(舛添要一:国際政治学者)
港区が南青山に児童相談所(児相)を建設する計画を立てたところ、一部の住民が騒ぎだし、これをマスコミが大きく取り上げて、全国的な注目の的になっている。
区が開いた住民説明会で、反対派は、青山ブランドに傷がつく、地価が下がる、子どもが騒ぎをおこしたら近所迷惑になる、事業費が高額すぎる、などの意見を述べたが、それを聴いていると、児相と少年鑑別所を混同するなど、多くの事実誤認をしているのではないか疑わざるをえない。
子どもを虐待から守る体制が強化されている
児童福祉法に定められた児相は、家庭や学校から児童に関する色んな相談を受ける機関であるが、とくに児童虐待問題について大きな公的責任を負っている。ところが、近隣住民から虐待の疑いの通報がありながら、児相の対応が遅れ、子どもの命が奪われる事件が起こるなど大きな社会問題となっている。
親が他の地方自治体に転居した場合に、虐待情報が転居先の町に伝わらず、それが悲劇的な結末に繋がる。香川県から目黒区に転居した5才の女児が虐待され、2018年3月に死亡した事件がその典型である。
この事件を受けて、政府は、この12月18日に関係省庁連絡会議を開き、「児童虐待防止プラン」をまとめ、体制強化を図ることにした。

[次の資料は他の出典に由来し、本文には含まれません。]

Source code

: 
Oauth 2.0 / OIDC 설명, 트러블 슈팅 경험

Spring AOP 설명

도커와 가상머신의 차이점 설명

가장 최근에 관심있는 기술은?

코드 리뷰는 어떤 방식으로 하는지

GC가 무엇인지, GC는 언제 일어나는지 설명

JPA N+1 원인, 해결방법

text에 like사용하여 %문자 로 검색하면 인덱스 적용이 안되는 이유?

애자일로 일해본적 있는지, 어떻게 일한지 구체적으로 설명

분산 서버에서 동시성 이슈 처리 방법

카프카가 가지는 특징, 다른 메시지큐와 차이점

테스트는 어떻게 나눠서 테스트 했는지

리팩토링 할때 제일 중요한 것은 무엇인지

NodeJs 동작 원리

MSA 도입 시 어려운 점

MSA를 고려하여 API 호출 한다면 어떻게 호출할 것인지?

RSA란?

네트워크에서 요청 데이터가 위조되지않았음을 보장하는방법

具体的には、2022年度までに、虐待情報収集を任務とする「子ども家庭総合支援拠点」(今は106市町村にしかない)を全国の市町村に設置すること、児相の職員(2017年現在で4730人)を2900人増員することを決定した。
このように、地域社会全体で虐待から子どもの命を守る取組が強化される中で、青山の児相建設問題が話題となったのである。